My four year old is afraid of toilets with automatic flush valves - you know those little black cylindrical pieces of technology attached to toilets and urinals that are SUPPOSE to sense when you back away a certain distance and flush. In fact, sometimes it seems he's downright terrified of using public restrooms that have them (which tends to be most public restrooms).
Let's face it, four year olds can't remain still even when they're sitting on the toilet. And the smaller the individual, the greater the chance of moving enough of one's body outside of the sensor's field of view, causing a "premature" flush. So what happens when a small child wiggles most of his/her body just outside of the sensor's field of view - FLUSH!!! The sudden, unexpected splash of water along with the WHUSHING noise in the small enclosed stall sends most little ones into a sudden panic. Not to mention the unsanitary consequences of being splashed by toilet water.
It happened to my son again yesterday in a public restroom when he was trying to have a bowel movement. And so what happened (besides being terrified)? He refused to go and held it until he got somewhere he was comfortable with. Again, another unhealthy consequence.
And this isn't just a problem for pre-school aged children - it continues into elementary school. Surely not you say, as such facilities must use sensors specifically designed for children's smaller bodies and more constant motion. However this is apparently not the case. If such "children specific" sensors do exist, then they either are not being specified and/or installed correctly during the design/construction of schools, or if they are being installed then the sensors need to be redesigned themselves.
I know this because part of what I do for a living is conduct built environment ethnographies (sometimes labeled post occupancy evaluations).
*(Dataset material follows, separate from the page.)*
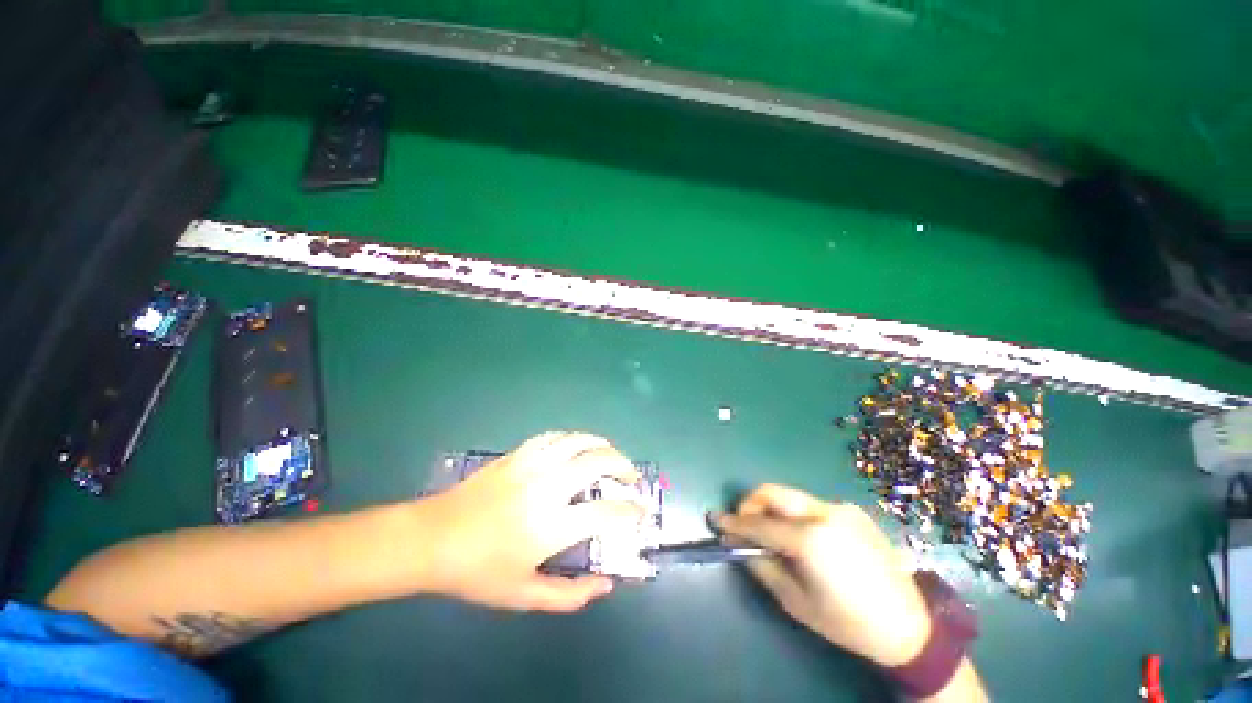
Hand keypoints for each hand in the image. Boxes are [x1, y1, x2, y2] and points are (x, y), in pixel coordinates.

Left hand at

My partner and I are wrapping one up for an elementary school, and fear associated with unexpected flushing is a reality for many of the students. The younger and smaller the student the more likely it is be a problem, and on average it appears to be more of a problem for the elementary school-aged girls than the boys.
Fear of the restroom is associated with emotional distress, embarrassment, and ridicule from other students. This results in avoidance of using restrooms, general physical discomfort, and potentially serious health and hygiene consequences (for more information see http://www.schoolsanitation.org/ and www.freshschools.org).
All of this has a very REAL NEGATIVE impact on student learning. And this is compounded by the fact that adults have a tendency to ignore or downplay children's restroom concerns. The phrase "just hold it" is embedded in our adult cultural lingo. But these same concerns, if expressed by a fellow adult (or ourselves), would immediately be taken note of.
What's the solution? Well, I obviously can't lay out a detailed solution here. But in general adults, particularly those adults that deal with children on a daily basis (i.e., parents, teachers, etc.) must recognize that these fears are real and valid. My own four year old opened my eyes to this (as well as the research done by my partner, Bob Leonard, on this).
And the building construction industry must recognize this as well. Plumbing fixture manufacturers must re-examine these automatic flush sensors to see if they can be redesigned specifically for children - and they may have to design multiple models for different ages and physical sizes. Architects, consulting engineers, contractors, and facility managers must educate themselves on this topic, and building owners have to recognize the need for child friendly plumbing fixtures in those facilities frequented by children (from McDonalds to schools).
Life can be tough enough for kids. Do they really have to be terrified of toilets?